##### EXCERTO DO TEXTO #####

Quando em Portugal, numa altura em que ele esteve só, a Leonor num lar já sem conhecer ninguém, várias vezes passei em sua casa ao fim do dia. Num instante estávamos na cozinha onde ele preparava um petisco para nos entretermos na conversa enquanto bebíamos uns copos. Momentos de bons papos.
Tinha um maneira muito pessoal de dizer que estava tudo bem: “à maneira”! Estribilho que nos deixou e que, cada vez que o usamos, esse grande amigo está presente... à maneira!
Pelos anos 50/60, em Luanda, com frequência tínhamos amigos para almoçar ou jantar na nossa casa. Não havia tv, nem telefones celulares (que maravilha) e apesar de adultos e com vários filhos, muito vez nos divertíamos com um joguinho de crianças: jogar à mímica. Um dia calhou ao António explicar, só por gestos Nabucodonosor! Muito gesto fez, sobretudo apontando para o traseiro como se a sílaba “cu” ajudasse a resolver. De repente um dos parceiros, cansado de ninguém acertar soltou a palavra: Nabucodonosor. Foi uma farra. Durante muito tempo quando encontrava um amigo na rua ou até no trabalho (Banco de Angola), chamavam-lhe o Nabucodonosor!

#####

-- OBJETIVO DO EXERCÍCIO --
Transcreva integralmente o excerto sobre o amigo António, sem alterar nada. Recorra unicamente ao excerto.

##### CONJUNTO DE DADOS #####

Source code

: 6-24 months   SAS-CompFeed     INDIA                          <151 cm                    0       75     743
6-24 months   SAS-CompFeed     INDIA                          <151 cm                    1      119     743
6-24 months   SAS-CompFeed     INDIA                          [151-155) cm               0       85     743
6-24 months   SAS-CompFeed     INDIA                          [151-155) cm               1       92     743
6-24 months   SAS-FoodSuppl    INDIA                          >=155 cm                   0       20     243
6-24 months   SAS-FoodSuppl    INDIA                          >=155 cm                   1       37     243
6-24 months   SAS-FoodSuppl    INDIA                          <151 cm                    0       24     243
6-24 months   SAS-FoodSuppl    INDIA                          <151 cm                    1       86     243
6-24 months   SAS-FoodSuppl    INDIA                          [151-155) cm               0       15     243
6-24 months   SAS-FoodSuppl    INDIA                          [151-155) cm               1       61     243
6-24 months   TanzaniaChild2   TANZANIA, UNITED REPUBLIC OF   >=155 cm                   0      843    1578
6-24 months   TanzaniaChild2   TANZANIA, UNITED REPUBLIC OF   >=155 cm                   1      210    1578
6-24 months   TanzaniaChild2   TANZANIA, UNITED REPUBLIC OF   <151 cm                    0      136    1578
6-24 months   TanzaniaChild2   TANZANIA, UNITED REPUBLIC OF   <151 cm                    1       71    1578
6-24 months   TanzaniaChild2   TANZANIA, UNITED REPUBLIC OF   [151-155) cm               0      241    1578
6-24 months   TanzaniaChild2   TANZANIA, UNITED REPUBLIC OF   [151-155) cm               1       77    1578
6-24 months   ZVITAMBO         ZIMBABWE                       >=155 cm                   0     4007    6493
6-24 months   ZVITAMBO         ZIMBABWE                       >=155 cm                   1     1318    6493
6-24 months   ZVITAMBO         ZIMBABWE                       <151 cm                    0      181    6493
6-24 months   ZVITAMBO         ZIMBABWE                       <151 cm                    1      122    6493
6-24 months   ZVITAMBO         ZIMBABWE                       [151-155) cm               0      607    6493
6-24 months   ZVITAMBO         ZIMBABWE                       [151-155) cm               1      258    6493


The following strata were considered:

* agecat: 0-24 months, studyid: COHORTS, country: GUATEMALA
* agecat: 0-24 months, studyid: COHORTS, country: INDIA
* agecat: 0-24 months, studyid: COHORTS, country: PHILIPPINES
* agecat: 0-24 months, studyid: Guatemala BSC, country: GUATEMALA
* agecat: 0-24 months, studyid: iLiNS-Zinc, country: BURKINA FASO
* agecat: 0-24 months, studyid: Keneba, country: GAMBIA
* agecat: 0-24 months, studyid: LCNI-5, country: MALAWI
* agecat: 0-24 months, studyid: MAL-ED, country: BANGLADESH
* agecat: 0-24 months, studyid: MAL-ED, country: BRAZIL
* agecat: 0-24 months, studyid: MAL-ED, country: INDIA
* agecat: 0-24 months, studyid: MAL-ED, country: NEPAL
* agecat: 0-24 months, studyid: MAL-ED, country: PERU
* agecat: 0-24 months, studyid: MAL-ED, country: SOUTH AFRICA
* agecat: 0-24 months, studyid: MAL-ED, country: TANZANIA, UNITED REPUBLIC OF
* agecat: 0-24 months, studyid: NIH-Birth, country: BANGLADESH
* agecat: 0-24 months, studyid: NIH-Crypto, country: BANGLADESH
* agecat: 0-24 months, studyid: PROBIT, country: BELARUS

#####

-- RESPOSTA DO EXERCÍCIO --
Quando em Portugal, numa altura em que ele esteve só, a Leonor num lar já sem conhecer ninguém, várias vezes passei em sua casa ao fim do dia. Num instante estávamos na cozinha onde ele preparava um petisco para nos entretermos na conversa enquanto bebíamos uns copos. Momentos de bons papos.
Tinha um maneira muito pessoal de dizer que estava tudo bem: “à maneira”! Estribilho que nos deixou e que, cada vez que o usamos, esse grande amigo está presente... à maneira!
Pelos anos 50/60, em Luanda, com frequência tínhamos amigos para almoçar ou jantar na nossa casa. Não havia tv, nem telefones celulares (que maravilha) e apesar de adultos e com vários filhos, muito vez nos divertíamos com um joguinho de crianças: jogar à mímica. Um dia calhou ao António explicar, só por gestos Nabucodonosor! Muito gesto fez, sobretudo apontando para o traseiro como se a sílaba “cu” ajudasse a resolver. De repente um dos parceiros, cansado de ninguém acertar soltou a palavra: Nabucodonosor. Foi uma farra. Durante muito tempo quando encontrava um amigo na rua ou até no trabalho (Banco de Angola), chamavam-lhe o Nabucodonosor!